• **Extract**:
That change mattered. Divine right could not be verified. Votes could be counted. Where monarchs ruled by decree, presidents would govern by consent. Jefferson's was a world where legitimacy would no longer descend from above but rise from below, from what the people perceived would make them happy.
This was revolutionary. Britain held parliamentary elections, but the United States combined regular legislative and executive elections in a way that arguably made it the world’s first modern democracy.
Jefferson’s idea seemed modest: happiness, not divine will. Yet in that modesty lay its radical promise. Government and markets alike would exist not to impose order but to enable individuals to shape their own lives. Smith’s invisible hand and Jefferson’s ballot box became twin arenas where citizens, through dollars spent and votes cast, could pursue their ambitions and shape their world.
When Abraham Lincoln rose at Gettysburg to justify a war that threatened the nation’s survival, he did not turn to the Constitution. He returned to Jefferson. It was the Declaration’s assertion — that all are created equal and that government exists to serve the governed — that Lincoln called the nation’s true founding idea.
The Declaration of Independence did something extraordinary. It replaced the invisible decrees of monarchs with the visible hopes (or at least countable ballots) of citizens. It made happiness the compass for navigating this new world.
Jefferson’s Declaration and Smith’s Wealth of Nations together launched a world shaped not by kings or mystics, but by citizens — expressing their will through markets and ballots, building a future no monarch could command or predict.
Two hundred and fifty years later, that interplay continues. Happiness remains elusive, unfinished, and yet still animates the choices we make — at cash registers and ballot boxes alike.
So no — the Declaration has not always delivered unity or love or even respect. But it did deliver something far more enduring. It gave ordinary people the right to shape the government and markets as their tool, not a king’s.
And that, more than anything, is what the Declaration of Independence is about.

• **Information given**:
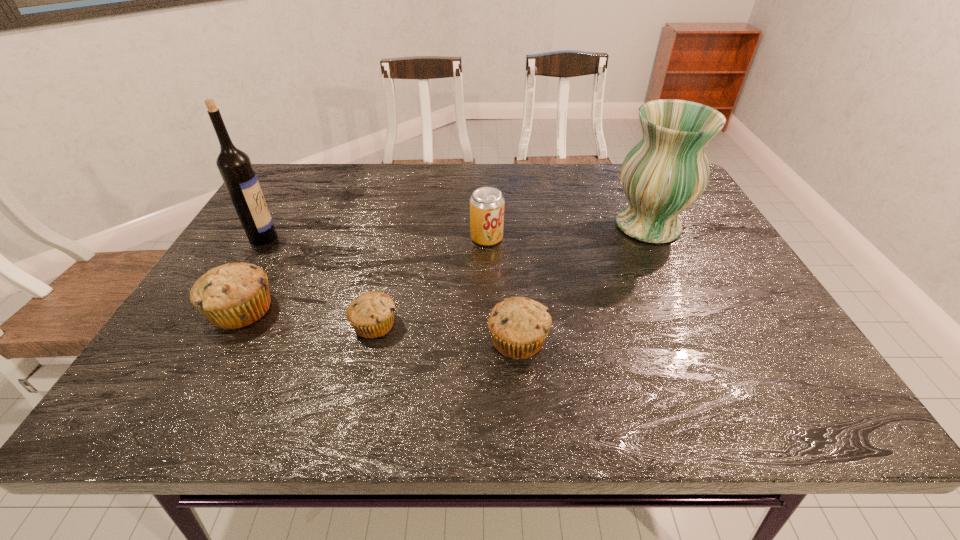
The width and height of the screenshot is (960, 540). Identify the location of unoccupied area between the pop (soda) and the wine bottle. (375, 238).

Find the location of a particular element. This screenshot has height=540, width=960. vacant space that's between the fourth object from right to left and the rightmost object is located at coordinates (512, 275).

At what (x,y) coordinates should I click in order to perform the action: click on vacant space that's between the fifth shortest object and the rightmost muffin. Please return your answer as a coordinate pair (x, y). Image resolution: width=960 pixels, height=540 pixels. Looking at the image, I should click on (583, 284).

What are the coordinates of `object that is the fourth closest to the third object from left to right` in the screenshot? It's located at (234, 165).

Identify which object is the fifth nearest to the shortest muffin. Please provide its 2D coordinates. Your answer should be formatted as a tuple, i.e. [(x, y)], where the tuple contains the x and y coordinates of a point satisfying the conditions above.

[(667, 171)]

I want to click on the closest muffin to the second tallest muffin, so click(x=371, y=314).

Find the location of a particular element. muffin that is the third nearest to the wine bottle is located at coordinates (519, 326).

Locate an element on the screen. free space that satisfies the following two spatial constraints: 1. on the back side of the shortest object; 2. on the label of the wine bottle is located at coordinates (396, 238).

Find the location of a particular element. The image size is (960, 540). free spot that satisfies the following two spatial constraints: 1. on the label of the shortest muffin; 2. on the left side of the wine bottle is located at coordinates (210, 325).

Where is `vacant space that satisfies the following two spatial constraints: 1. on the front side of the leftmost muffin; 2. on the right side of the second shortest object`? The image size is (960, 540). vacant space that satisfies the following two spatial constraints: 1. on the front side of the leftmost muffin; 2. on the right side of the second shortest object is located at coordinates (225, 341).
...
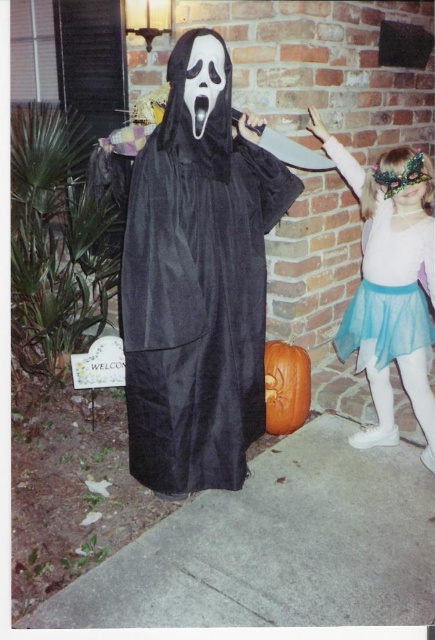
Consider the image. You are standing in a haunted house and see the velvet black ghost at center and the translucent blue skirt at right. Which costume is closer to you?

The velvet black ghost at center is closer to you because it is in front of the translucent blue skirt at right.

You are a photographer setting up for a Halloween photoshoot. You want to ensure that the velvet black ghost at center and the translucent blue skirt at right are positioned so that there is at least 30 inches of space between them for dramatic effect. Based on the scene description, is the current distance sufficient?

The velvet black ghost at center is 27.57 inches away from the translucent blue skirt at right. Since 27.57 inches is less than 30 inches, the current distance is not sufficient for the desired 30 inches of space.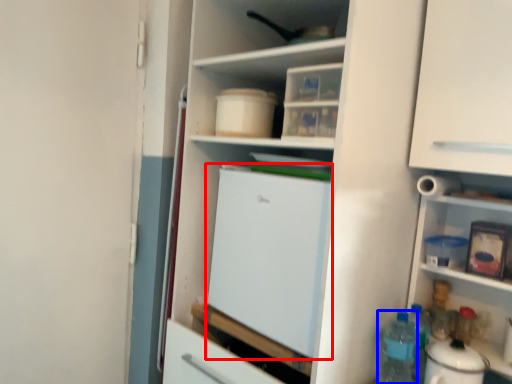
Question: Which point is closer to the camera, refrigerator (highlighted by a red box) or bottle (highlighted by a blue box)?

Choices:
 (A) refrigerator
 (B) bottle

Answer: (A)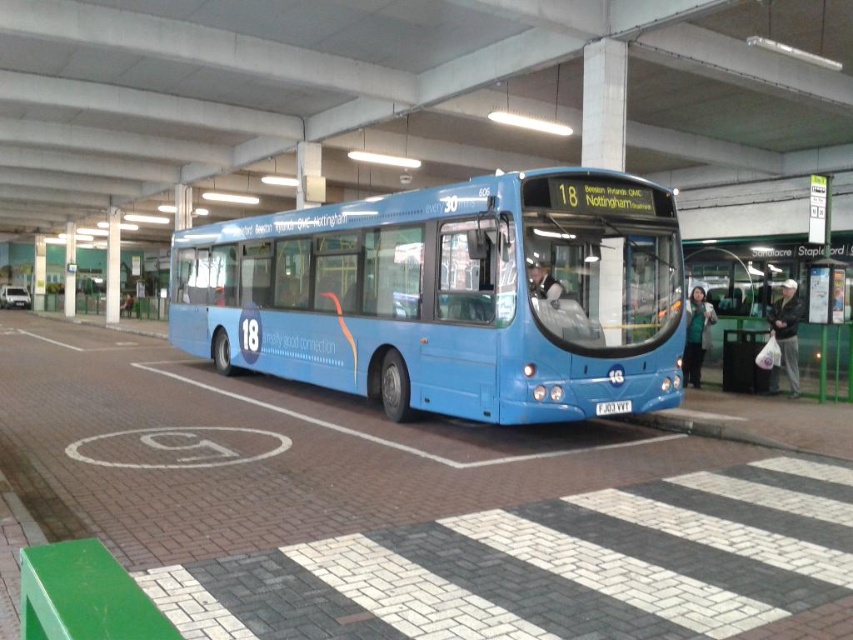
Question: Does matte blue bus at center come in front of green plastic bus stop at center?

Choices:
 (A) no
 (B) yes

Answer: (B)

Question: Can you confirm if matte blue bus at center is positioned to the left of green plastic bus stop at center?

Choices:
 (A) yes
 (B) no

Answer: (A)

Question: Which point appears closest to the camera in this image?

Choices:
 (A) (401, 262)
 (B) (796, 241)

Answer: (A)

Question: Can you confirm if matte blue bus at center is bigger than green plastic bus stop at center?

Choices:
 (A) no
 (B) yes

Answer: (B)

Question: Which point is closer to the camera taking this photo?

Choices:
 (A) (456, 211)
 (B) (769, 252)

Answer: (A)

• **Stated goal**: Duplicate the passage of the Declaration essay between "So no — the" and "not a king’s.", inclusive. You won't need the listing for this.

• **The result**:
So no — the Declaration has not always delivered unity or love or even respect. But it did deliver something far more enduring. It gave ordinary people the right to shape the government and markets as their tool, not a king’s.